Chen Y, Chen H, Rhoad A E, Warner L, Caggiano T J, Failli A, Zhang H, Hsiao C L, Nakanishi K, Molnar-Kimber K L
Department of Chemistry, Columbia University, New York, NY 10027.
Biochem Biophys Res Commun. 1994 Aug 30;203(1):1-7. doi: 10.1006/bbrc.1994.2140.

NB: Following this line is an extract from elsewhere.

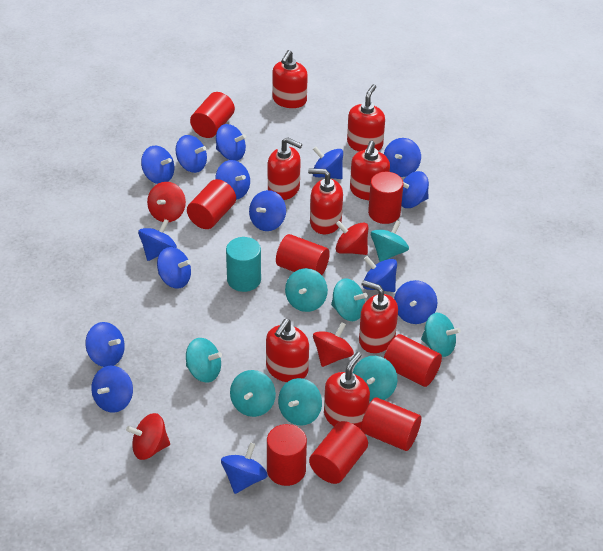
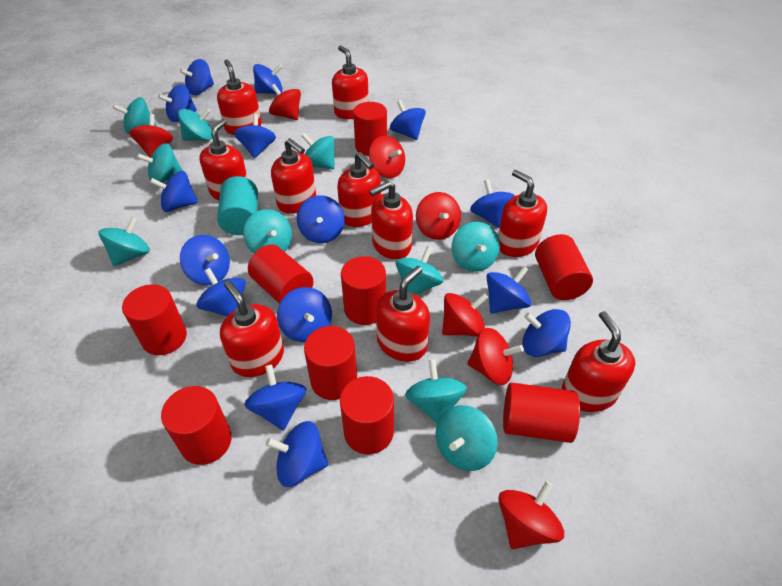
red cylinder: [187,179,236,229] [190,92,235,138] [267,424,307,486] [276,234,330,275] [309,421,368,484] [361,397,421,451] [368,172,403,224] [384,334,442,387] = 8 -> [122,284,187,355] [161,386,232,465] [248,245,313,304] [304,326,357,400] [340,376,394,454] [341,256,386,325] [353,102,387,156] [503,382,580,443] [535,234,593,300] = 9
red soap dispenser: [266,319,309,382] [268,137,302,200] [272,50,308,108] [308,168,343,234] [324,352,370,429] [347,84,385,152] [350,141,390,200] [359,280,398,353] = 8 -> [199,119,248,200] [217,59,262,135] [220,281,284,377] [271,138,316,213] [332,46,369,119] [337,152,381,227] [369,181,413,259] [376,266,430,362] [498,170,547,257] [562,311,635,412] = 10
red spinning top: [126,413,170,460] [147,182,186,222] [313,322,354,367] [336,221,368,255] = 4 -> [129,114,173,157] [269,84,301,120] [369,136,405,178] [416,192,461,240] [442,293,488,337] [468,328,524,385] [498,481,564,549] = 7
turquoise spinning top: [186,338,222,383] [230,370,276,417] [278,378,322,426] [285,268,328,312] [331,278,368,321] [353,356,397,401] [371,220,409,262] [421,313,461,357] = 8 -> [99,217,150,266] [113,97,156,134] [137,143,183,182] [178,108,212,141] [243,209,292,253] [302,133,335,169] [396,246,444,295] [405,359,467,423] [436,405,498,471] [452,222,500,272] = 10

Sirolimus (rapamycin), a new immunosuppressive drug, inhibits proliferation of a wide spectrum of T and B cells. The immunosuppressive mechanism of sirolimus is still unclear. We recently isolated a membrane associated protein with an apparent molecular weight of 210 kDa, p210, from cultured Molt 4 cells and BJAB cells and from normal human T cells using an affinity matrix method. The p210 binds to sirolimus:FKBP12 complex, but only at background levels to FKBP12 alone, to FK506:FKBP12 complex, or sirolimus-biotin alone. Among the sirolimus analogs tested, the binding ability of p210 to drug:FKBP12 complexes correlates with the immunosuppressive activity of the drugs, suggesting that p210 is the sirolimus effector protein.
西罗莫司(雷帕霉素)是一种新型免疫抑制药物,可抑制多种T细胞和B细胞的增殖。西罗莫司的免疫抑制机制尚不清楚。我们最近使用亲和基质法从培养的Molt 4细胞、BJAB细胞以及正常人T细胞中分离出一种表观分子量为210 kDa的膜相关蛋白p210。p210可与西罗莫司:FKBP12复合物结合,但与单独的FKBP12、FK506:FKBP12复合物或单独的西罗莫司 - 生物素仅在背景水平结合。在所测试的西罗莫司类似物中,p210与药物:FKBP12复合物的结合能力与药物的免疫抑制活性相关,这表明p210是西罗莫司效应蛋白。